次に,文脈の問題です。まさに写真の関西弁の「ええ」のバリエーションの話です。表面上は同じ言葉でも,その意味する内容が文脈によって大きく変わるのはよくあることです。
このように,日本語の文字面をそのまま英単語に置き換えるのではなく,いったん意味・思考や文脈の部分に戻って適切な英語の表現を探す,というのが英作文の本質なのです。
この本質が身についていれば,たとえまだボキャブラリーが不十分でも,ボキャブラリー以上の表現ができるようにもなります。
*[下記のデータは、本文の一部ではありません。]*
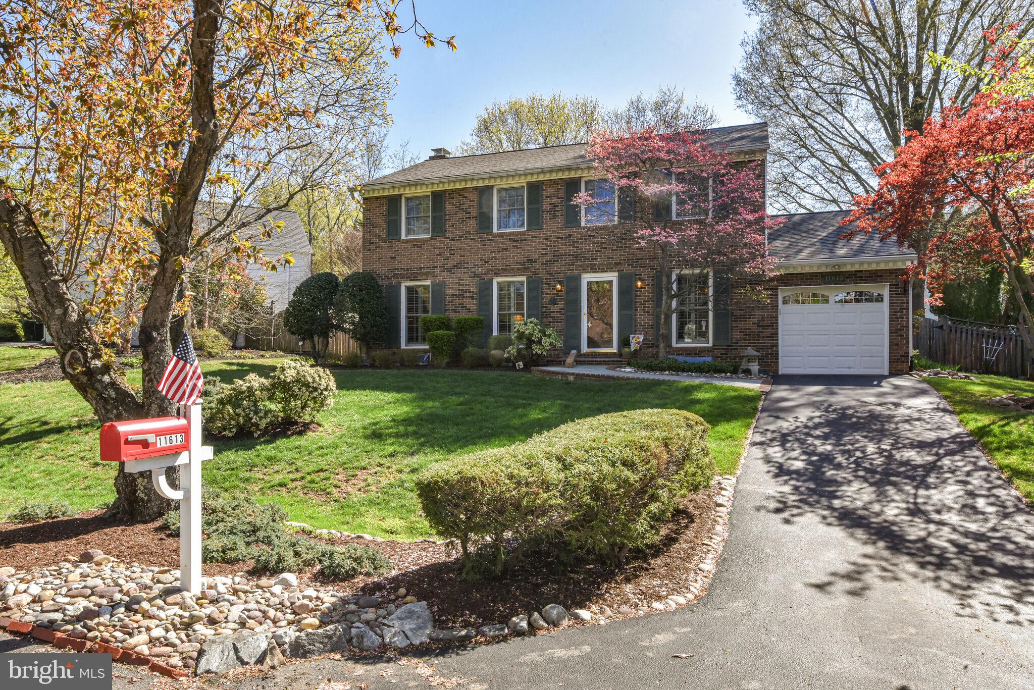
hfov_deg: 76.1
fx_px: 661
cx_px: 517
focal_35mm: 23
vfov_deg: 55.1
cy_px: 345
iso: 800
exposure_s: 1/200
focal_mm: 23
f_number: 18
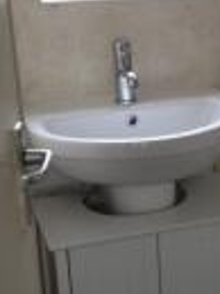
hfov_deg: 12.1
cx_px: 295
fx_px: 1003
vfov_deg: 16.7
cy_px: 148
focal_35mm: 118
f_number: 2.4
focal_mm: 4.28
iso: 50
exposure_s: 1/30
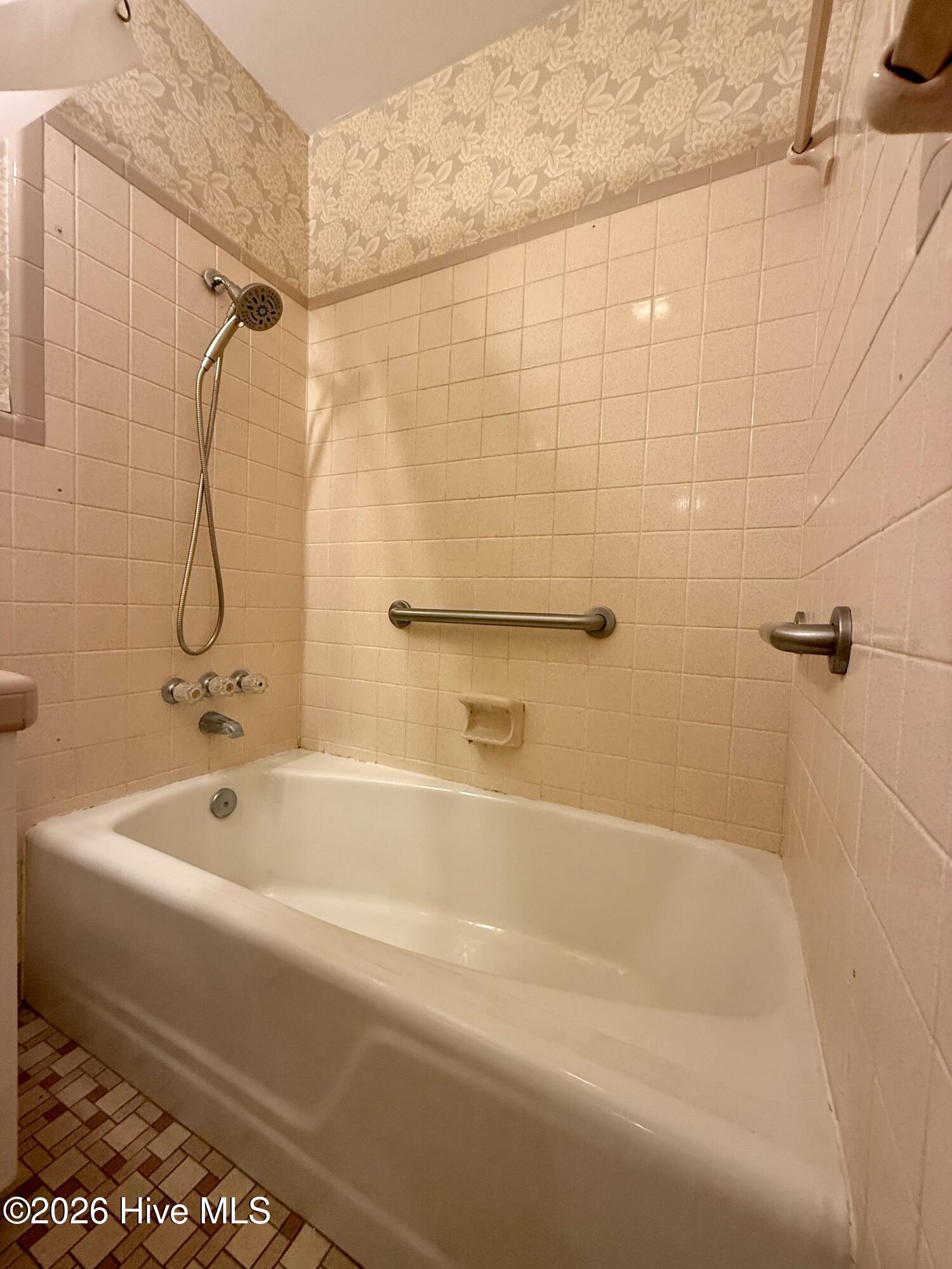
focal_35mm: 14
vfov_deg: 102.1
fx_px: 513
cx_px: 476
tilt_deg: -0.5
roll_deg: -1.6
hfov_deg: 85.7
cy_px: 634
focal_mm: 2.22
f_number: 2.2
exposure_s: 1/120
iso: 250
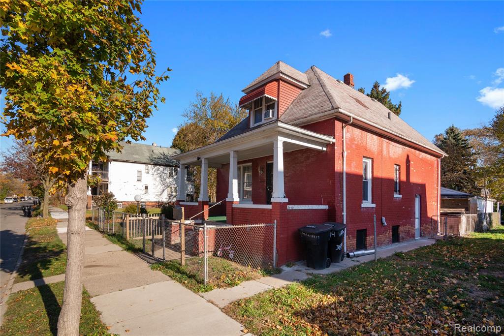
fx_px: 420
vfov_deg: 43.6
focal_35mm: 30
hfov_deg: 61.9
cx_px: 252
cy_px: 168
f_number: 9
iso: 320
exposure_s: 1/400
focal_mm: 30
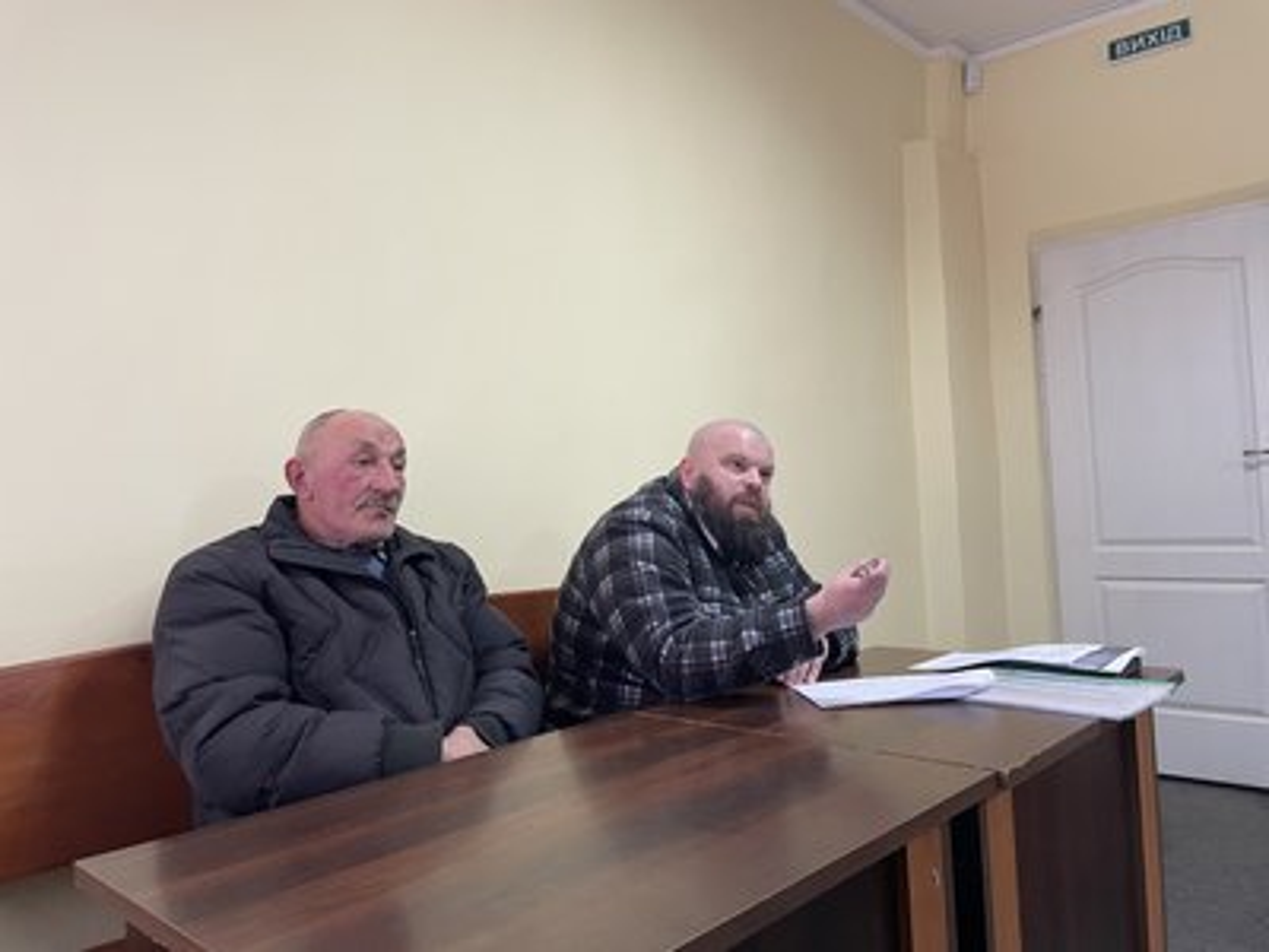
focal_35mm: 26
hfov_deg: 67.3
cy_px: 476
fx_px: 953
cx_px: 634
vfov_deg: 53.1
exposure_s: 1/50
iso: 160
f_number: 1.6
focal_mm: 4.2
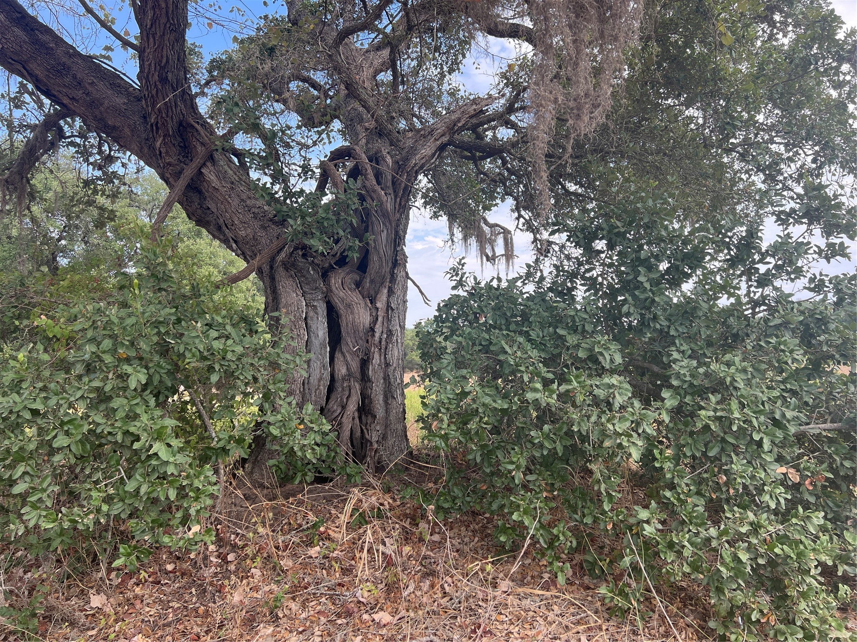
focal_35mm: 26
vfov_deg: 53.1
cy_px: 321
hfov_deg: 67.3
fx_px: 644
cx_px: 428
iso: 50
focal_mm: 5.7
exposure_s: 1/814
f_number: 1.5
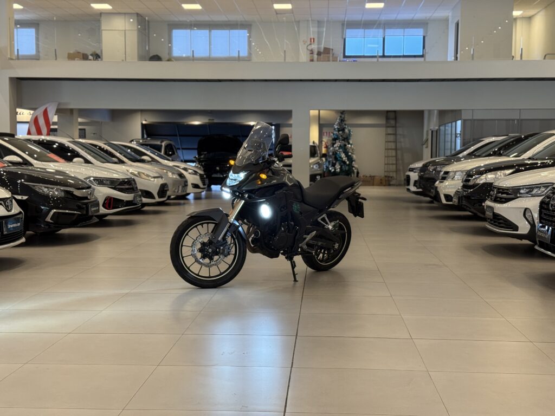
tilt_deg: -3.8
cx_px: 278
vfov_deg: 30.3
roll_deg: +0.1
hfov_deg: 39.7
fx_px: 770
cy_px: 208
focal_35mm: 48
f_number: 1.78
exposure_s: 1/120
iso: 200
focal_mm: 6.76
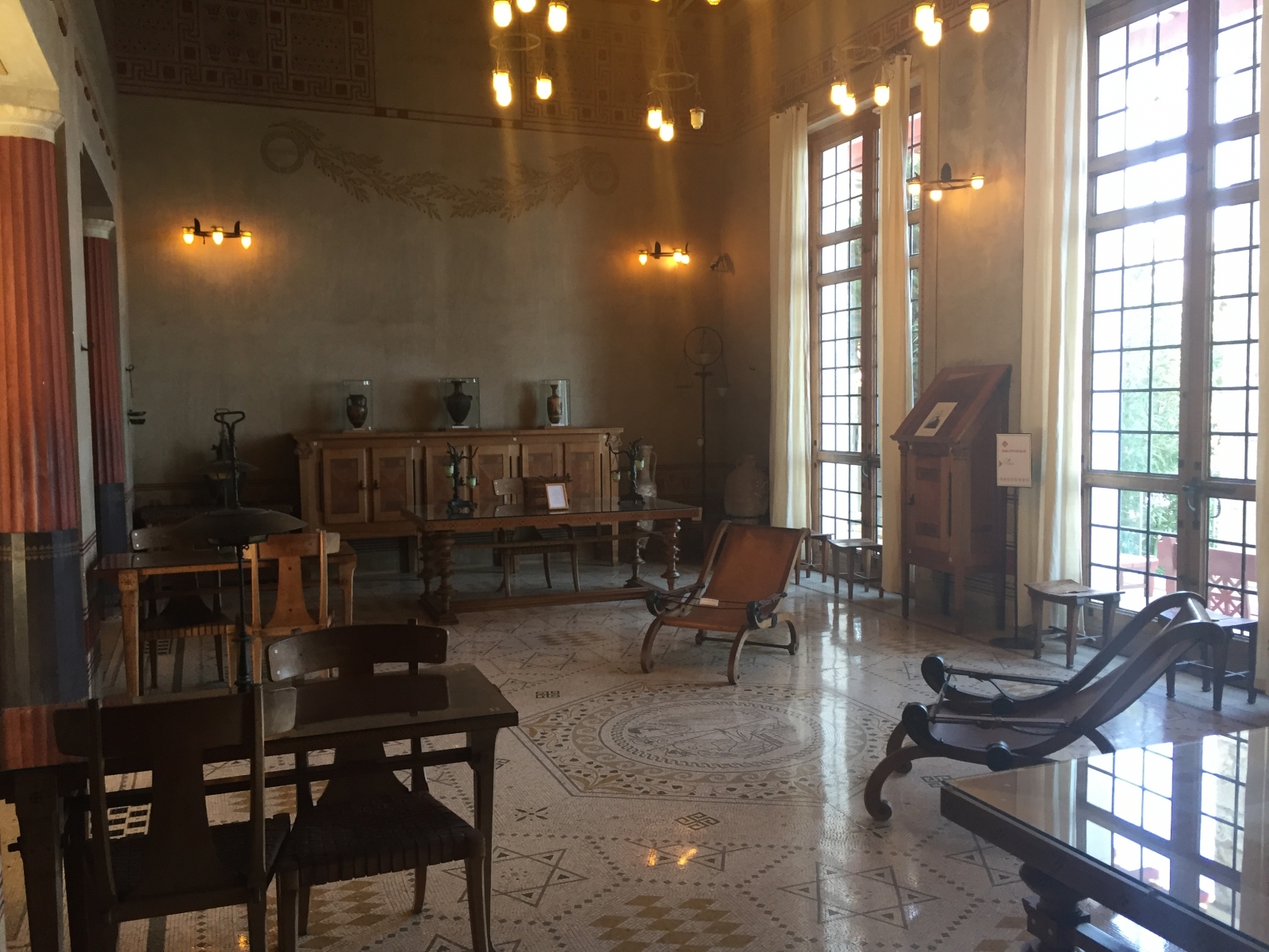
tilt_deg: -3.9
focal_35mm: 29
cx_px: 634
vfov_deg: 48.2
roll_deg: +0.2
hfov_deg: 61.7
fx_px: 1063
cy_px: 476
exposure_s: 1/33
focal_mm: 4.15
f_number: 2.2
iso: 50
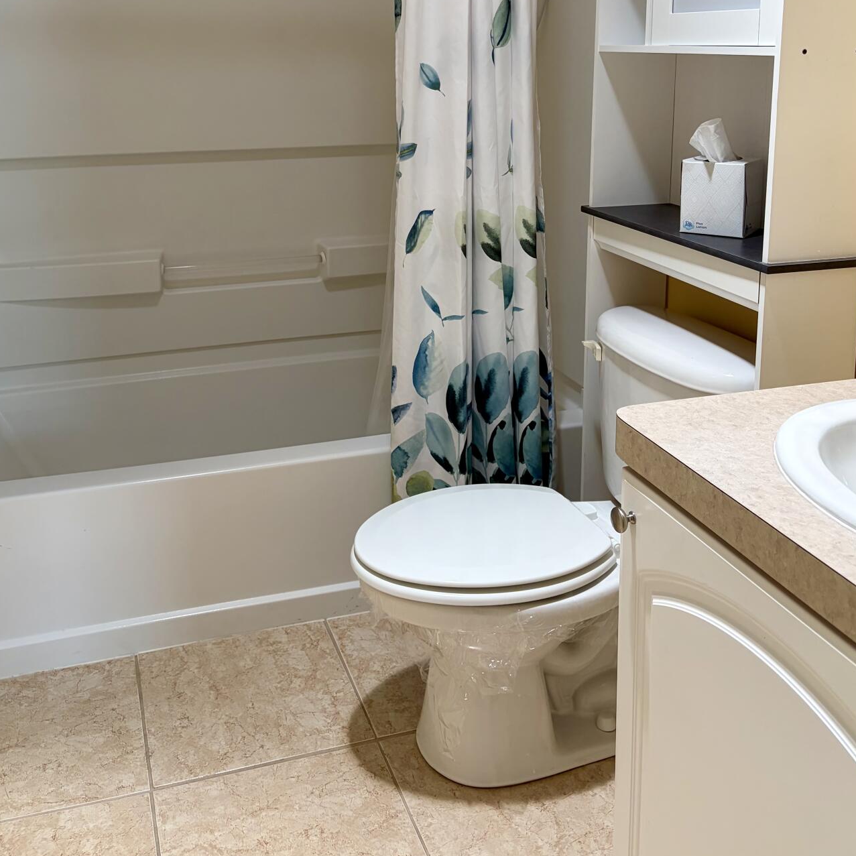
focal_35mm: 36
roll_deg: +0.3
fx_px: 1007
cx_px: 379
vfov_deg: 44.5
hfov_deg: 46.0
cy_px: 211
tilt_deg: -9.6
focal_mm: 5.96
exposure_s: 1/120
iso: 80
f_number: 1.6
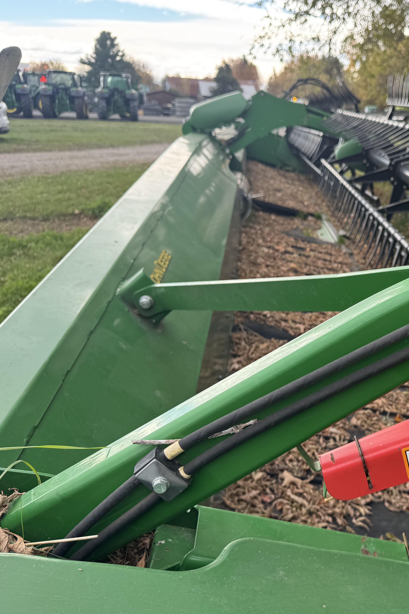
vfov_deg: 55.8
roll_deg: -5.1
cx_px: 383
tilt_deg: -14.6
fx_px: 579
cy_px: 308
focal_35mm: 34
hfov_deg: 36.0
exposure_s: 1/488
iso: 80
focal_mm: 6.76
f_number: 1.78
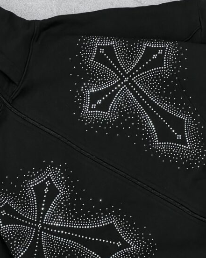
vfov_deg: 17.6
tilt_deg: -71.7
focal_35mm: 109
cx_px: 85
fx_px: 831
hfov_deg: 14.1
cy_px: 141
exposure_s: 1/50
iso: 500
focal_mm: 9
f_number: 2.8
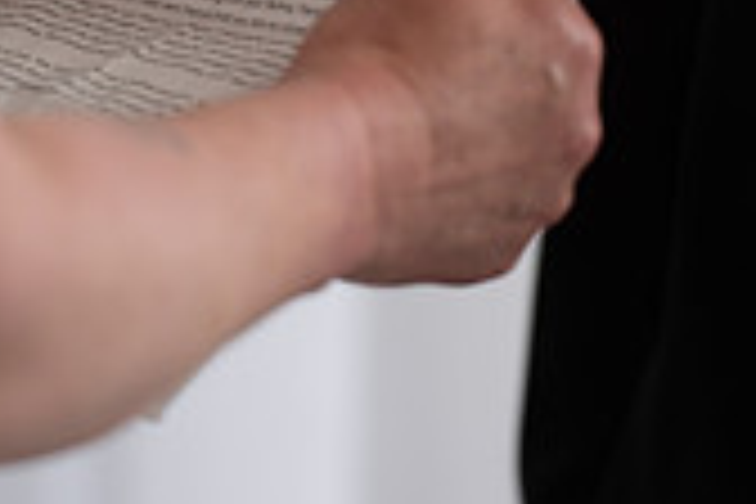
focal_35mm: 481
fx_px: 10100
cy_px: -86
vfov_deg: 2.9
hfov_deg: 4.3
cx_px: 189
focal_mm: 180
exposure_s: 1/160
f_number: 3.2
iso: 125
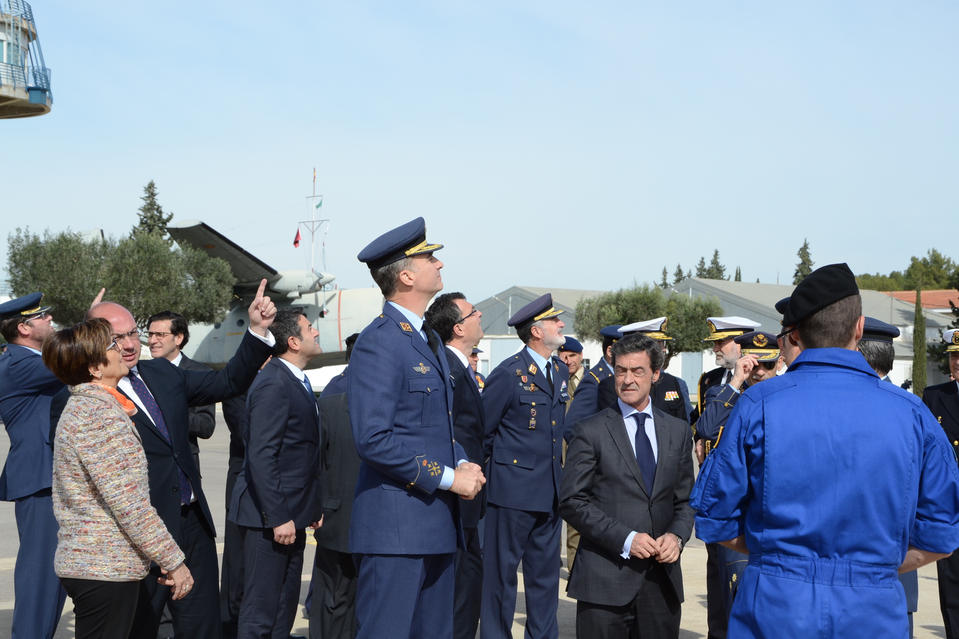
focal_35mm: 75
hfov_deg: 27.0
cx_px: 480
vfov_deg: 18.2
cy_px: 320
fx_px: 1998
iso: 200
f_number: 10
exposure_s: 1/400
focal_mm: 50
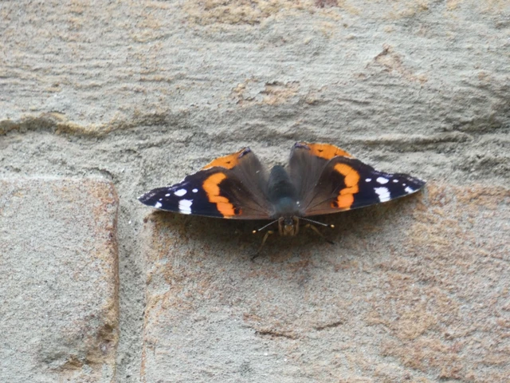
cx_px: 255
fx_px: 13510
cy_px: 192
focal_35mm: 917
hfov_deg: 2.2
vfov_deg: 1.6
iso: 200
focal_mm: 164.2
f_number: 5.6
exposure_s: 1/125
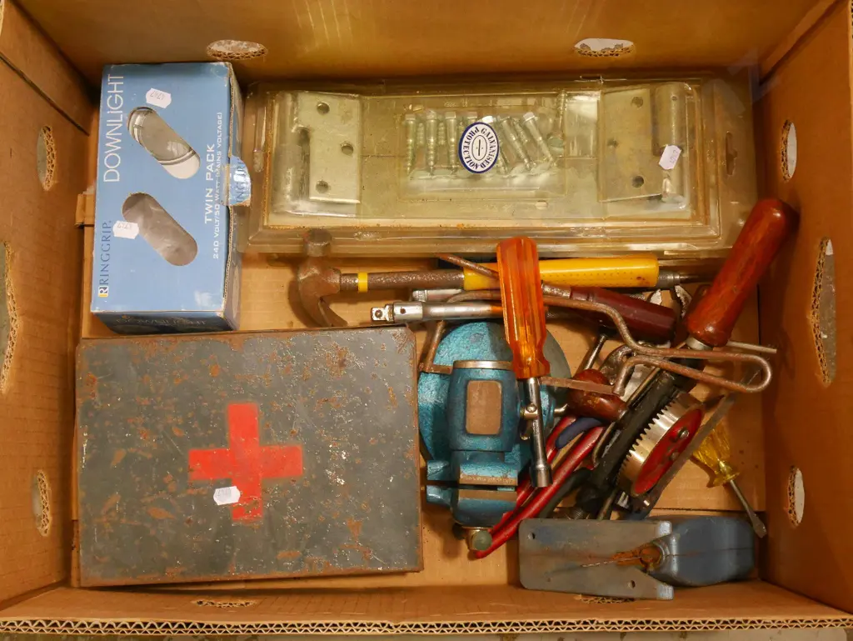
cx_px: 426
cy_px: 320
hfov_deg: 34.3
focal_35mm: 56
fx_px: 1381
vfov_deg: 26.1
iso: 3200
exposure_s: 1/50
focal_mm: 28
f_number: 5.4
たとえば,「体調が悪い」と表現したいときに「体調」の英語がわからなくても,I don’t feel good. と言えればいいわけです。
意味・思考の部分にいったん降りると言うと,一見深く考える作業が必要であるように思われますが,これも実は反復練習の問題です。
英語の例文や長文を理解する際は,逐語訳・直読直解で行なうのが原則ですが,逆に和訳から英文を再現する練習(訳し戻し/バックトランスレーション)の際には,できるだけ自然な日本語から再現できるようにしましょう。
When he finished university, he couldn’t get a job.
という英文であれば,
(いつかというと…) / 彼が / 修了した(とき) / 大学を / 彼は / 得ることができなかったよ / 仕事を
と理解した上で,次に…
「大学を卒業したとき,彼は就職できなかった」
という和訳から元の…
When he finished university, he couldn’t get a job.
という英文が再現できるまで練習するのです。
この練習によって「卒業する」「就職する」という言葉を知らなくても finish や get といった簡単な単語で同じ内容を表現する感覚を養うのです。
森沢洋介先生の『瞬間英作文トレーニング』シリーズなどは,この反復練習に最適なテキストですね。